Input section start

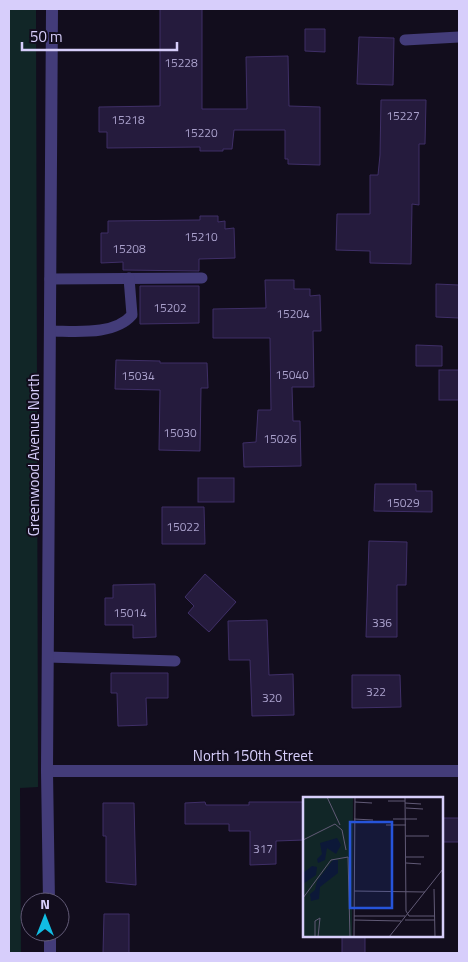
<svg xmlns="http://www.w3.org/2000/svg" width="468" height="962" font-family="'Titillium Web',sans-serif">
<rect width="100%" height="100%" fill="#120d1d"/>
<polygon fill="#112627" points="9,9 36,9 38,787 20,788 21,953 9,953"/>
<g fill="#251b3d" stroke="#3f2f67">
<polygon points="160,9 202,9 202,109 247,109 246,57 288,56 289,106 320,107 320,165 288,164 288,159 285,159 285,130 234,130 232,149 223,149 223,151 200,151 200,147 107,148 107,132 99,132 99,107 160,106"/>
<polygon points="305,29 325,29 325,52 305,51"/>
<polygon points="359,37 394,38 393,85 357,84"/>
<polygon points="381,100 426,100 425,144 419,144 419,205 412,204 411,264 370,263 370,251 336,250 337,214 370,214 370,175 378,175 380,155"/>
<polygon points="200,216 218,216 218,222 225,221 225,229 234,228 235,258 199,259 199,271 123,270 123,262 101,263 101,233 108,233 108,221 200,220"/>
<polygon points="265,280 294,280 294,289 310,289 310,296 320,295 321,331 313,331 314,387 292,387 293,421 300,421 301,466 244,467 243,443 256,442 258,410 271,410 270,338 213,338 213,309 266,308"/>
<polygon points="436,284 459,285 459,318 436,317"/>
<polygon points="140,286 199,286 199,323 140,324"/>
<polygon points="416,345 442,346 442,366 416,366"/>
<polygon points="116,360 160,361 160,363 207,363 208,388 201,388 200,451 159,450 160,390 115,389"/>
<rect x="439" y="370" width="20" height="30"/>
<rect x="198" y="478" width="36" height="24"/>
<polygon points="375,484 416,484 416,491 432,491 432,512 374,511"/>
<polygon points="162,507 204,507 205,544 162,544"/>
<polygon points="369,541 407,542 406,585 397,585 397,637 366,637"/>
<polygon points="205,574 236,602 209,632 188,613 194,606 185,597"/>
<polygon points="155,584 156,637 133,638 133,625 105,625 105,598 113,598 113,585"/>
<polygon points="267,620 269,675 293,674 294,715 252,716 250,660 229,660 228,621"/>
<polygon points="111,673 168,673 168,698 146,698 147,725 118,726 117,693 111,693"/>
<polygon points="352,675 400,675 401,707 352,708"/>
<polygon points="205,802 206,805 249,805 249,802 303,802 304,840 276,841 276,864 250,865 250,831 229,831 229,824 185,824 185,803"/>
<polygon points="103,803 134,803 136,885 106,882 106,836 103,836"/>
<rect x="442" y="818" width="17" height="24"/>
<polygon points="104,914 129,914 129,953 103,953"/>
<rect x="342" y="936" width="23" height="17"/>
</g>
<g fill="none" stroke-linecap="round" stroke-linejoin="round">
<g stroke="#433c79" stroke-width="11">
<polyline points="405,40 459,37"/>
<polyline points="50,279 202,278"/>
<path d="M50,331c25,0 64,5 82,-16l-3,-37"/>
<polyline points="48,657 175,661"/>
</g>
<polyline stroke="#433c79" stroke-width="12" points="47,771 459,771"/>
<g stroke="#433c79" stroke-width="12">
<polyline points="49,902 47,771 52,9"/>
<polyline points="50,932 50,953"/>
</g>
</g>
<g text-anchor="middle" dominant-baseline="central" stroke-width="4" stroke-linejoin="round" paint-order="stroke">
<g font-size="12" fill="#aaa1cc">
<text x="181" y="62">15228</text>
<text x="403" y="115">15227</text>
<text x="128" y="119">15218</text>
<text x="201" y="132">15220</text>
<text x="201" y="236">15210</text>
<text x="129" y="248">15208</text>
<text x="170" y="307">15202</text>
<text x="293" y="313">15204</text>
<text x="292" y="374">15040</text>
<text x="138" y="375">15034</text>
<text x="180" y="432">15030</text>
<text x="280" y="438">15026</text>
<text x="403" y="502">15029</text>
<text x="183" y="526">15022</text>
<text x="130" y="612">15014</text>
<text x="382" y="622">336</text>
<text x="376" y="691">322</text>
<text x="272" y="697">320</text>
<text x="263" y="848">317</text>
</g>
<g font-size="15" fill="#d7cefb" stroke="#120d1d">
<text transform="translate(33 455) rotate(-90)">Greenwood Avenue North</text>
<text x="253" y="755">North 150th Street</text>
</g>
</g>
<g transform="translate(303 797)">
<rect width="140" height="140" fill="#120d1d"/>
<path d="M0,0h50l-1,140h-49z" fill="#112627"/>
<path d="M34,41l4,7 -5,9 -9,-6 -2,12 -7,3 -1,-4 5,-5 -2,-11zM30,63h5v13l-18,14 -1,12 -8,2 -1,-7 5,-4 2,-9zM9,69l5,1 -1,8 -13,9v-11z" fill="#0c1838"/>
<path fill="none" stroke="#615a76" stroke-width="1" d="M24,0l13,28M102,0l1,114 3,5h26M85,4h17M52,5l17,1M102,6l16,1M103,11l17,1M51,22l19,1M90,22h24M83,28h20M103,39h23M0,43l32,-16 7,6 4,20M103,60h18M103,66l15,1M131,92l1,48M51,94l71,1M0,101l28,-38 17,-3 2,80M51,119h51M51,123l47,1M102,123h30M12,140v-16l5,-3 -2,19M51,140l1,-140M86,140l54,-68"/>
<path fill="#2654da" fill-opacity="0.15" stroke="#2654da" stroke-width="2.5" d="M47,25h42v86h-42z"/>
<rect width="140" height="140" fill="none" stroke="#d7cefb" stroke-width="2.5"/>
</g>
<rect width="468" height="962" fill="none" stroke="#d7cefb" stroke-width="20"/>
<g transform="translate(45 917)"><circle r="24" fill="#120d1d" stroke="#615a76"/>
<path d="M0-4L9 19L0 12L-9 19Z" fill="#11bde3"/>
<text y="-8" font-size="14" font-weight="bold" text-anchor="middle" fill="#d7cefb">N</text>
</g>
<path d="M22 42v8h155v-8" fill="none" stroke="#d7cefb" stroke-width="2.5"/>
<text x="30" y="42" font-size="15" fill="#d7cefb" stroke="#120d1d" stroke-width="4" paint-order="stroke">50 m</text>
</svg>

Input section end

*Exercise objective:*
Only the pictures are dropped. Otherwise, write out the listing exactly.

*Task response:*
<svg xmlns="http://www.w3.org/2000/svg" width="468" height="962" font-family="'Titillium Web',sans-serif">
<rect width="100%" height="100%" fill="#120d1d"/>
<polygon fill="#112627" points="9,9 36,9 38,787 20,788 21,953 9,953"/>
<g fill="#251b3d" stroke="#3f2f67">
<polygon points="160,9 202,9 202,109 247,109 246,57 288,56 289,106 320,107 320,165 288,164 288,159 285,159 285,130 234,130 232,149 223,149 223,151 200,151 200,147 107,148 107,132 99,132 99,107 160,106"/>
<polygon points="305,29 325,29 325,52 305,51"/>
<polygon points="359,37 394,38 393,85 357,84"/>
<polygon points="381,100 426,100 425,144 419,144 419,205 412,204 411,264 370,263 370,251 336,250 337,214 370,214 370,175 378,175 380,155"/>
<polygon points="200,216 218,216 218,222 225,221 225,229 234,228 235,258 199,259 199,271 123,270 123,262 101,263 101,233 108,233 108,221 200,220"/>
<polygon points="265,280 294,280 294,289 310,289 310,296 320,295 321,331 313,331 314,387 292,387 293,421 300,421 301,466 244,467 243,443 256,442 258,410 271,410 270,338 213,338 213,309 266,308"/>
<polygon points="436,284 459,285 459,318 436,317"/>
<polygon points="140,286 199,286 199,323 140,324"/>
<polygon points="416,345 442,346 442,366 416,366"/>
<polygon points="116,360 160,361 160,363 207,363 208,388 201,388 200,451 159,450 160,390 115,389"/>
<rect x="439" y="370" width="20" height="30"/>
<rect x="198" y="478" width="36" height="24"/>
<polygon points="375,484 416,484 416,491 432,491 432,512 374,511"/>
<polygon points="162,507 204,507 205,544 162,544"/>
<polygon points="369,541 407,542 406,585 397,585 397,637 366,637"/>
<polygon points="205,574 236,602 209,632 188,613 194,606 185,597"/>
<polygon points="155,584 156,637 133,638 133,625 105,625 105,598 113,598 113,585"/>
<polygon points="267,620 269,675 293,674 294,715 252,716 250,660 229,660 228,621"/>
<polygon points="111,673 168,673 168,698 146,698 147,725 118,726 117,693 111,693"/>
<polygon points="352,675 400,675 401,707 352,708"/>
<polygon points="205,802 206,805 249,805 249,802 303,802 304,840 276,841 276,864 250,865 250,831 229,831 229,824 185,824 185,803"/>
<polygon points="103,803 134,803 136,885 106,882 106,836 103,836"/>
<rect x="442" y="818" width="17" height="24"/>
<polygon points="104,914 129,914 129,953 103,953"/>
<rect x="342" y="936" width="23" height="17"/>
</g>
<g fill="none" stroke-linecap="round" stroke-linejoin="round">
<g stroke="#433c79" stroke-width="11">
<polyline points="405,40 459,37"/>
<polyline points="50,279 202,278"/>
<path d="M50,331c25,0 64,5 82,-16l-3,-37"/>
<polyline points="48,657 175,661"/>
</g>
<polyline stroke="#433c79" stroke-width="12" points="47,771 459,771"/>
<g stroke="#433c79" stroke-width="12">
<polyline points="49,902 47,771 52,9"/>
<polyline points="50,932 50,953"/>
</g>
</g>
<g text-anchor="middle" dominant-baseline="central" stroke-width="4" stroke-linejoin="round" paint-order="stroke">
<g font-size="12" fill="#aaa1cc">
<text x="181" y="62">15228</text>
<text x="403" y="115">15227</text>
<text x="128" y="119">15218</text>
<text x="201" y="132">15220</text>
<text x="201" y="236">15210</text>
<text x="129" y="248">15208</text>
<text x="170" y="307">15202</text>
<text x="293" y="313">15204</text>
<text x="292" y="374">15040</text>
<text x="138" y="375">15034</text>
<text x="180" y="432">15030</text>
<text x="280" y="438">15026</text>
<text x="403" y="502">15029</text>
<text x="183" y="526">15022</text>
<text x="130" y="612">15014</text>
<text x="382" y="622">336</text>
<text x="376" y="691">322</text>
<text x="272" y="697">320</text>
<text x="263" y="848">317</text>
</g>
<g font-size="15" fill="#d7cefb" stroke="#120d1d">
<text transform="translate(33 455) rotate(-90)">Greenwood Avenue North</text>
<text x="253" y="755">North 150th Street</text>
</g>
</g>
<g transform="translate(303 797)">
<rect width="140" height="140" fill="#120d1d"/>
<path d="M0,0h50l-1,140h-49z" fill="#112627"/>
<path d="M34,41l4,7 -5,9 -9,-6 -2,12 -7,3 -1,-4 5,-5 -2,-11zM30,63h5v13l-18,14 -1,12 -8,2 -1,-7 5,-4 2,-9zM9,69l5,1 -1,8 -13,9v-11z" fill="#0c1838"/>
<path fill="none" stroke="#615a76" stroke-width="1" d="M24,0l13,28M102,0l1,114 3,5h26M85,4h17M52,5l17,1M102,6l16,1M103,11l17,1M51,22l19,1M90,22h24M83,28h20M103,39h23M0,43l32,-16 7,6 4,20M103,60h18M103,66l15,1M131,92l1,48M51,94l71,1M0,101l28,-38 17,-3 2,80M51,119h51M51,123l47,1M102,123h30M12,140v-16l5,-3 -2,19M51,140l1,-140M86,140l54,-68"/>
<path fill="#2654da" fill-opacity="0.15" stroke="#2654da" stroke-width="2.5" d="M47,25h42v86h-42z"/>
<rect width="140" height="140" fill="none" stroke="#d7cefb" stroke-width="2.5"/>
</g>
<rect width="468" height="962" fill="none" stroke="#d7cefb" stroke-width="20"/>
<g transform="translate(45 917)"><circle r="24" fill="#120d1d" stroke="#615a76"/>
<path d="M0-4L9 19L0 12L-9 19Z" fill="#11bde3"/>
<text y="-8" font-size="14" font-weight="bold" text-anchor="middle" fill="#d7cefb">N</text>
</g>
<path d="M22 42v8h155v-8" fill="none" stroke="#d7cefb" stroke-width="2.5"/>
<text x="30" y="42" font-size="15" fill="#d7cefb" stroke="#120d1d" stroke-width="4" paint-order="stroke">50 m</text>
</svg>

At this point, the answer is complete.